- _WHAT TO DO_
Only the lines holding the word "CIRCLE" are wanted; copy each of them from the listing.
*** SUPPLIED RECORDS Section Begins ***
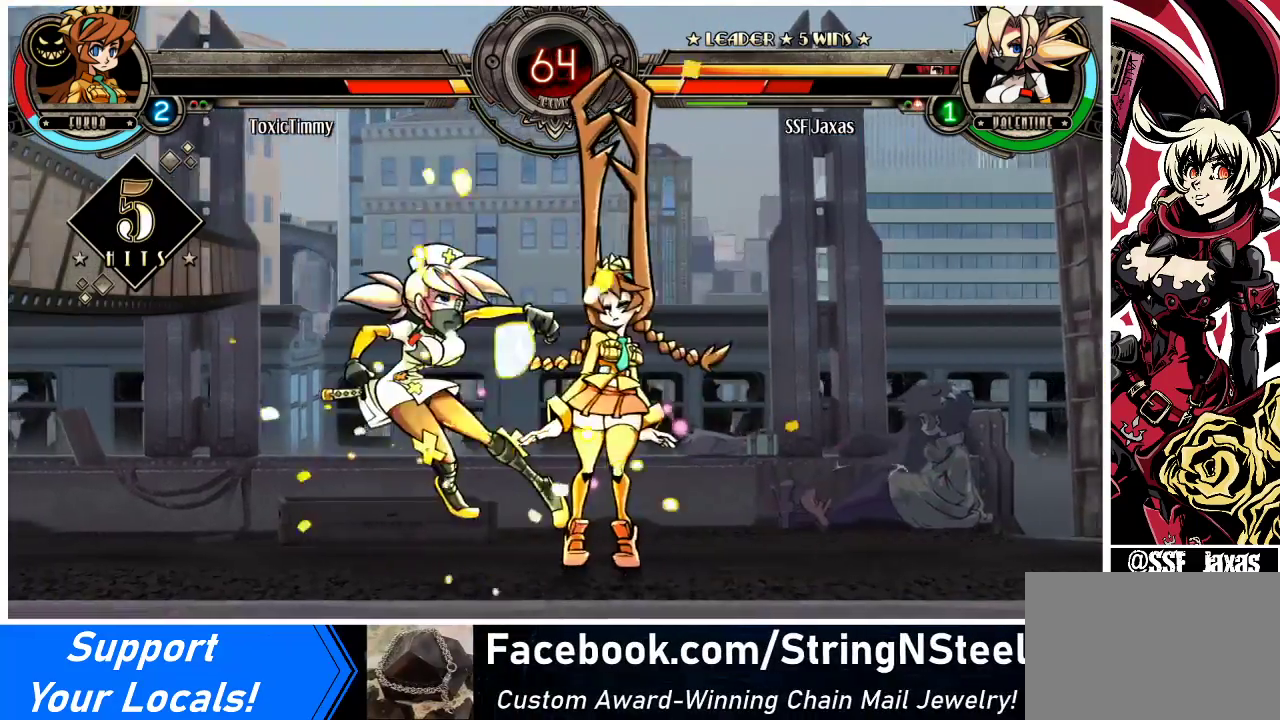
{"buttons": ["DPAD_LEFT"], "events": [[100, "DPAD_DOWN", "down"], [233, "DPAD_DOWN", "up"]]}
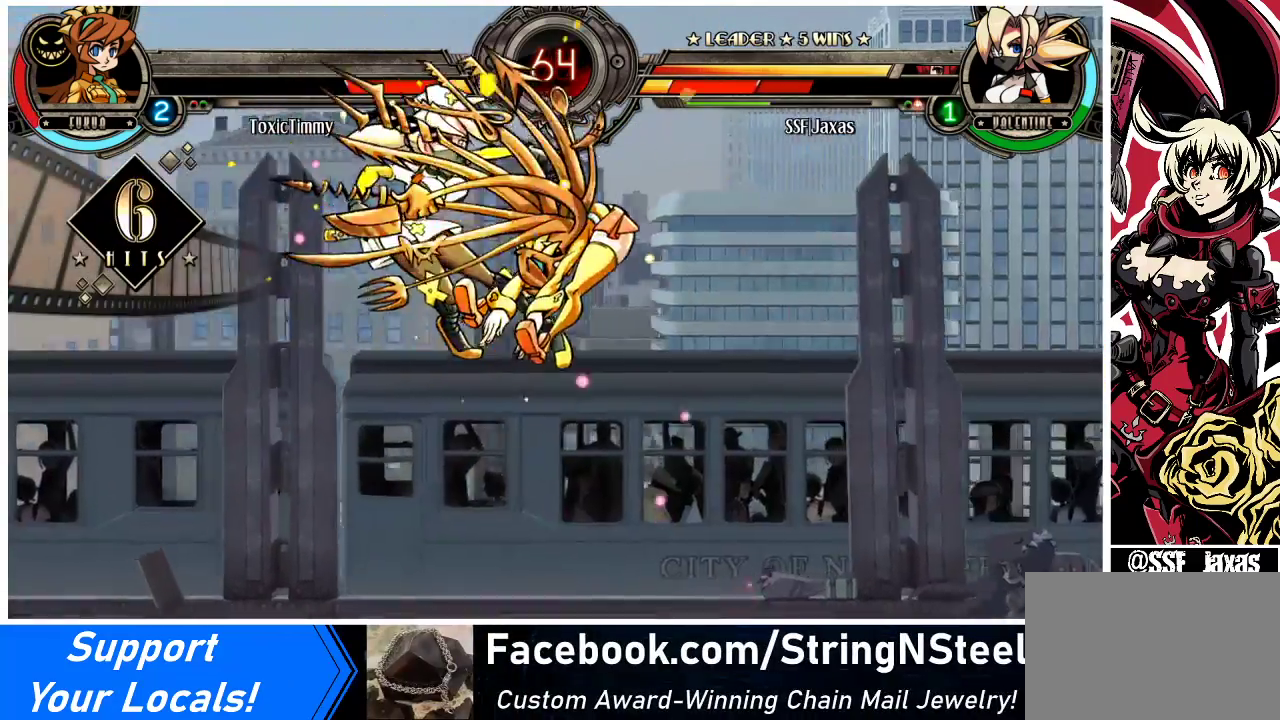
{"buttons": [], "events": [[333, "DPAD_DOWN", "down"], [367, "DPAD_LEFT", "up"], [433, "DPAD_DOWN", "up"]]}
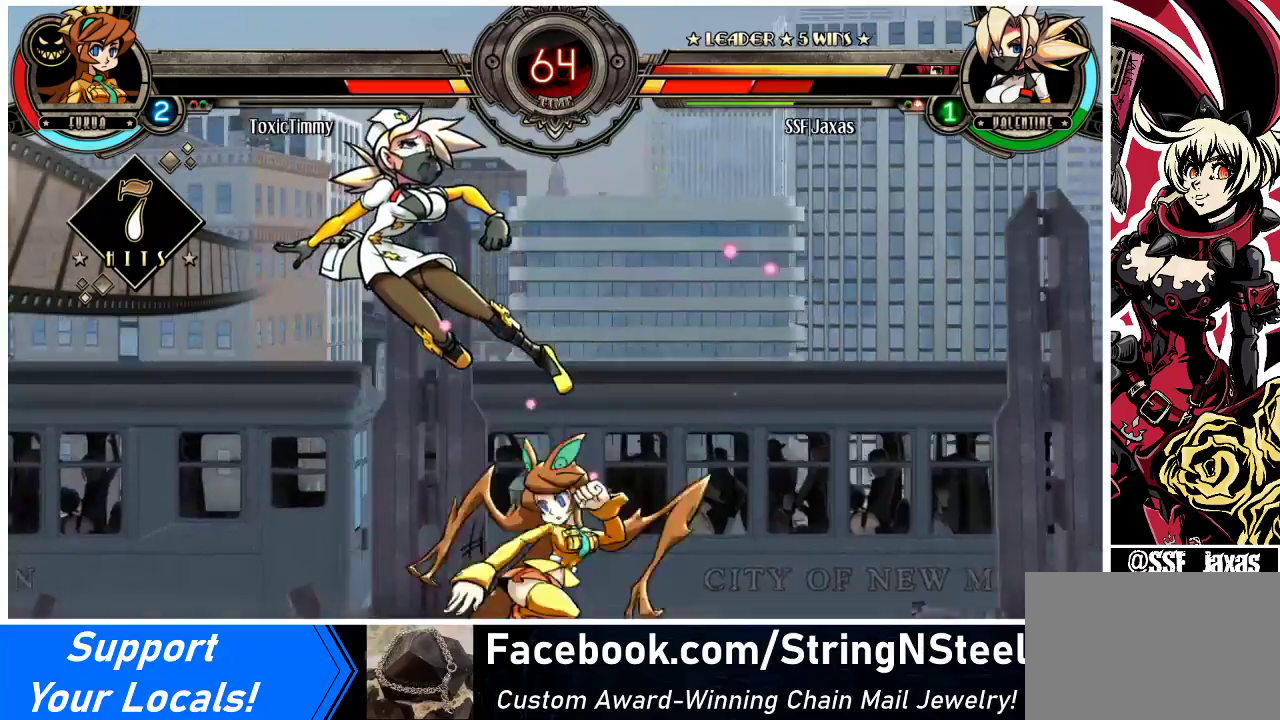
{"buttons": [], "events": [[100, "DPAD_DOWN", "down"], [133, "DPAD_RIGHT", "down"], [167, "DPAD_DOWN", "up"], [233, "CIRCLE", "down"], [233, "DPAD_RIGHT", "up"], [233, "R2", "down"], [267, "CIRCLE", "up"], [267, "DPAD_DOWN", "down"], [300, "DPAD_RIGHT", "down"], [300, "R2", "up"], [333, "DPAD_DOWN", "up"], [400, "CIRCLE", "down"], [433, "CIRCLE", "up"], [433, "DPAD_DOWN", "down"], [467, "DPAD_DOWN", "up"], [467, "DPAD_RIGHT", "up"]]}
*** SUPPLIED RECORDS Section Ends ***
*** SUPPLIED RECORDS Section Begins ***
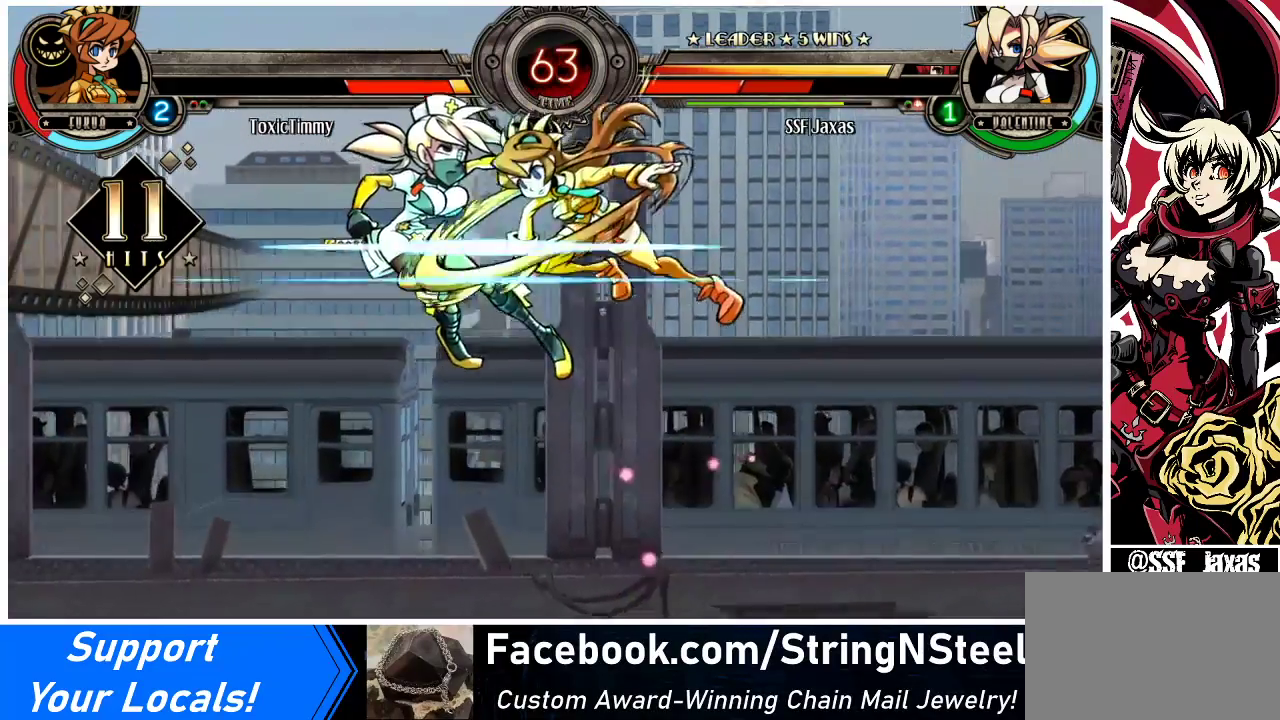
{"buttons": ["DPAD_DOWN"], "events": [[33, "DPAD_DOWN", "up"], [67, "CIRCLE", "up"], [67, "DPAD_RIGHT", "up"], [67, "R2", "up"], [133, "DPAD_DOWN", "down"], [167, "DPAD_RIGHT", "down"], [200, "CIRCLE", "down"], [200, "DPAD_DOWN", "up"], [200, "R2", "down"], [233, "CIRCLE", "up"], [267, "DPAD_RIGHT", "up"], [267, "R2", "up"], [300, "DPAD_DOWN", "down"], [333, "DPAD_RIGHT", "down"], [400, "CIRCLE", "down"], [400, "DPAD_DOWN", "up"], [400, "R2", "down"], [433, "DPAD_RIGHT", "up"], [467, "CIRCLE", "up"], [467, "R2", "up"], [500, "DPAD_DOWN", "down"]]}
*** SUPPLIED RECORDS Section Ends ***
- _TASK RESPONSE_
{"buttons": [], "events": [[100, "DPAD_DOWN", "down"], [133, "DPAD_RIGHT", "down"], [167, "DPAD_DOWN", "up"], [233, "CIRCLE", "down"], [233, "DPAD_RIGHT", "up"], [233, "R2", "down"], [267, "CIRCLE", "up"], [267, "DPAD_DOWN", "down"], [300, "DPAD_RIGHT", "down"], [300, "R2", "up"], [333, "DPAD_DOWN", "up"], [400, "CIRCLE", "down"], [433, "CIRCLE", "up"], [433, "DPAD_DOWN", "down"], [467, "DPAD_DOWN", "up"], [467, "DPAD_RIGHT", "up"]]}
{"buttons": ["DPAD_DOWN"], "events": [[33, "DPAD_DOWN", "up"], [67, "CIRCLE", "up"], [67, "DPAD_RIGHT", "up"], [67, "R2", "up"], [133, "DPAD_DOWN", "down"], [167, "DPAD_RIGHT", "down"], [200, "CIRCLE", "down"], [200, "DPAD_DOWN", "up"], [200, "R2", "down"], [233, "CIRCLE", "up"], [267, "DPAD_RIGHT", "up"], [267, "R2", "up"], [300, "DPAD_DOWN", "down"], [333, "DPAD_RIGHT", "down"], [400, "CIRCLE", "down"], [400, "DPAD_DOWN", "up"], [400, "R2", "down"], [433, "DPAD_RIGHT", "up"], [467, "CIRCLE", "up"], [467, "R2", "up"], [500, "DPAD_DOWN", "down"]]}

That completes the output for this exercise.